Search within 10,000 randomly generated options. The list is virtualized thanks to react-window.

<Autocomplete
  id="virtualize-demo"
  style={{ width: 300 }}
  disableListWrap
  classes={classes}
  ListboxComponent={ListboxComponent}
  renderGroup={renderGroup}
  options={OPTIONS}
  groupBy={(option) => option[0].toUpperCase()}
  renderInput={(params) => <TextField {...params} variant="outlined" label="10,000 options" />}
  renderOption={(option) => <Typography noWrap>{option}</Typography>}
/>

Limitations

autocomplete/autofill

The browsers have heuristics to help the users fill the form inputs. However, it can harm the UX of the component.

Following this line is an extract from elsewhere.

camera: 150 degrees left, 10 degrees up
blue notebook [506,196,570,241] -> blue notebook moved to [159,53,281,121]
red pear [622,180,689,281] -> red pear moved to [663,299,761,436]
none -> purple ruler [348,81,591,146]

By default, the component disable the autocomplete feature (remembering what the user has typed for a given field in a previous session) with the autoComplete="off" attribute.

However, in addition to remembering past entered values, the browser might also propose autofill suggestions (saved login, address, or payment details). In the event you want the avoid autofill, you can try the following:

  • Name the input without leaking any information the browser can use. e.g. id="field1" instead of id="country". If you leave the id empty, the component uses a random id.
  • Set autoComplete="new-password":
    <TextField
      {...params}
      inputProps={{
        ...params.inputProps,
        autoComplete: 'new-password',
      }}
    />

iOS VoiceOver

VoiceOver on iOS Safari doesn't support the aria-owns attribute very well. You can work around the issue with the disablePortal prop.

TypeScript

To fully take advantage of type inference, you need to set the multiple prop to undefined, false or true. See this discussion for more details. TypeScript might solve this bug in the future.

ListboxComponent

If you provide a custom ListboxComponent prop, you need to make sure that the intended scroll container has the role attribute set to listbox. This ensures the correct behavior of the scroll, for example when using the keyboard to navigate.

Accessibility

(WAI-ARIA: https://www.w3.org/TR/wai-aria-practices/#combobox)

We encourage the usage of a label for the textbox. The component implements the WAI-ARIA authoring practices.